* **Task to carry out**
Reproduce each of the following entries word for word, keeping every character and line as it stands.

* **Source material**
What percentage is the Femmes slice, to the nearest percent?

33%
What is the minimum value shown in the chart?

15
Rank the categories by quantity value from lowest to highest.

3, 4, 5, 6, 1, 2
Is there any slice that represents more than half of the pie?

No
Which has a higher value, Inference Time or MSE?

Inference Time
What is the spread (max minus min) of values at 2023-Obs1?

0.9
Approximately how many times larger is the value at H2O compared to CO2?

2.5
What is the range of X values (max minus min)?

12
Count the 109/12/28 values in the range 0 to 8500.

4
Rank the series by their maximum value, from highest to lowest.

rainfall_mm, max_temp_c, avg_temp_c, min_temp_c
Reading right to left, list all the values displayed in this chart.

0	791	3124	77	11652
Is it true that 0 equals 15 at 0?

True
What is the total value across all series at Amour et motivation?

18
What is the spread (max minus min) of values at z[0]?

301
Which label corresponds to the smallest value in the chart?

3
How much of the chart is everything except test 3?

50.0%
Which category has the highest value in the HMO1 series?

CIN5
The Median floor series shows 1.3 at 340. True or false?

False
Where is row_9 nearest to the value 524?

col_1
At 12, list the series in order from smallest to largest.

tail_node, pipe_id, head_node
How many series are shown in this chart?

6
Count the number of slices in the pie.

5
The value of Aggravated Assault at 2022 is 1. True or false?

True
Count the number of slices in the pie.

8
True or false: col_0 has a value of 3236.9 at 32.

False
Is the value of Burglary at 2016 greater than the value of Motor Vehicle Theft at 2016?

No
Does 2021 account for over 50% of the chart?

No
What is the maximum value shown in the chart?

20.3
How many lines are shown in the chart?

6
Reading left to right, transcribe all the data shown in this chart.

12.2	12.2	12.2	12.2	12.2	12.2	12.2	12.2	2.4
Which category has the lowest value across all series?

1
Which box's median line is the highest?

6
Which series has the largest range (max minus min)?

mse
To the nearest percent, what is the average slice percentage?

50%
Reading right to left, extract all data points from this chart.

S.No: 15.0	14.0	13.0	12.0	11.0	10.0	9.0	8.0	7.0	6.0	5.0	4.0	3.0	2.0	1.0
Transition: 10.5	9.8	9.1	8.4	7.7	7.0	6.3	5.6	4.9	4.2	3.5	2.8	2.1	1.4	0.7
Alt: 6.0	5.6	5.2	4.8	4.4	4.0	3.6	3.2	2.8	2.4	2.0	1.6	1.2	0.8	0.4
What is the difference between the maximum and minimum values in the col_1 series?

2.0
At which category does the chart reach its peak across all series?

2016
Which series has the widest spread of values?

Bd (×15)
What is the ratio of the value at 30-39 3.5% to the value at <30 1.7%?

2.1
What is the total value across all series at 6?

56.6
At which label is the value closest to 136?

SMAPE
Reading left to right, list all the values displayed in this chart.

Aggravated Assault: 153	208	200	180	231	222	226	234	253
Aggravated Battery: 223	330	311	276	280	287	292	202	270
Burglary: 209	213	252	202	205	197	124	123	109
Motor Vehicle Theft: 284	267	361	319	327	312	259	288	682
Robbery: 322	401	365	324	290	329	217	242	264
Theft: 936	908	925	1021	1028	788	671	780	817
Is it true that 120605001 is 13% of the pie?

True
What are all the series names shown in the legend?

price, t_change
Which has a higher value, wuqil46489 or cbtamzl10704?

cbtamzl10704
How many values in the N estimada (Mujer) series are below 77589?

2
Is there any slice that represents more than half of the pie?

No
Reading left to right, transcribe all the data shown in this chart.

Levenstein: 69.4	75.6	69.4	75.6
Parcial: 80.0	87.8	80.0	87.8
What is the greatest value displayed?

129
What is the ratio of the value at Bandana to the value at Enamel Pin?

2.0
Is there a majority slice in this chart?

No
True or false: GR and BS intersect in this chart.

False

* **Result below**
What percentage is the Femmes slice, to the nearest percent?

33%
What is the minimum value shown in the chart?

15
Rank the categories by quantity value from lowest to highest.

3, 4, 5, 6, 1, 2
Is there any slice that represents more than half of the pie?

No
Which has a higher value, Inference Time or MSE?

Inference Time
What is the spread (max minus min) of values at 2023-Obs1?

0.9
Approximately how many times larger is the value at H2O compared to CO2?

2.5
What is the range of X values (max minus min)?

12
Count the 109/12/28 values in the range 0 to 8500.

4
Rank the series by their maximum value, from highest to lowest.

rainfall_mm, max_temp_c, avg_temp_c, min_temp_c
Reading right to left, list all the values displayed in this chart.

0	791	3124	77	11652
Is it true that 0 equals 15 at 0?

True
What is the total value across all series at Amour et motivation?

18
What is the spread (max minus min) of values at z[0]?

301
Which label corresponds to the smallest value in the chart?

3
How much of the chart is everything except test 3?

50.0%
Which category has the highest value in the HMO1 series?

CIN5
The Median floor series shows 1.3 at 340. True or false?

False
Where is row_9 nearest to the value 524?

col_1
At 12, list the series in order from smallest to largest.

tail_node, pipe_id, head_node
How many series are shown in this chart?

6
Count the number of slices in the pie.

5
The value of Aggravated Assault at 2022 is 1. True or false?

True
Count the number of slices in the pie.

8
True or false: col_0 has a value of 3236.9 at 32.

False
Is the value of Burglary at 2016 greater than the value of Motor Vehicle Theft at 2016?

No
Does 2021 account for over 50% of the chart?

No
What is the maximum value shown in the chart?

20.3
How many lines are shown in the chart?

6
Reading left to right, transcribe all the data shown in this chart.

12.2	12.2	12.2	12.2	12.2	12.2	12.2	12.2	2.4
Which category has the lowest value across all series?

1
Which box's median line is the highest?

6
Which series has the largest range (max minus min)?

mse
To the nearest percent, what is the average slice percentage?

50%
Reading right to left, extract all data points from this chart.

S.No: 15.0	14.0	13.0	12.0	11.0	10.0	9.0	8.0	7.0	6.0	5.0	4.0	3.0	2.0	1.0
Transition: 10.5	9.8	9.1	8.4	7.7	7.0	6.3	5.6	4.9	4.2	3.5	2.8	2.1	1.4	0.7
Alt: 6.0	5.6	5.2	4.8	4.4	4.0	3.6	3.2	2.8	2.4	2.0	1.6	1.2	0.8	0.4
What is the difference between the maximum and minimum values in the col_1 series?

2.0
At which category does the chart reach its peak across all series?

2016
Which series has the widest spread of values?

Bd (×15)
What is the ratio of the value at 30-39 3.5% to the value at <30 1.7%?

2.1
What is the total value across all series at 6?

56.6
At which label is the value closest to 136?

SMAPE
Reading left to right, list all the values displayed in this chart.

Aggravated Assault: 153	208	200	180	231	222	226	234	253
Aggravated Battery: 223	330	311	276	280	287	292	202	270
Burglary: 209	213	252	202	205	197	124	123	109
Motor Vehicle Theft: 284	267	361	319	327	312	259	288	682
Robbery: 322	401	365	324	290	329	217	242	264
Theft: 936	908	925	1021	1028	788	671	780	817
Is it true that 120605001 is 13% of the pie?

True
What are all the series names shown in the legend?

price, t_change
Which has a higher value, wuqil46489 or cbtamzl10704?

cbtamzl10704
How many values in the N estimada (Mujer) series are below 77589?

2
Is there any slice that represents more than half of the pie?

No
Reading left to right, transcribe all the data shown in this chart.

Levenstein: 69.4	75.6	69.4	75.6
Parcial: 80.0	87.8	80.0	87.8
What is the greatest value displayed?

129
What is the ratio of the value at Bandana to the value at Enamel Pin?

2.0
Is there a majority slice in this chart?

No
True or false: GR and BS intersect in this chart.

False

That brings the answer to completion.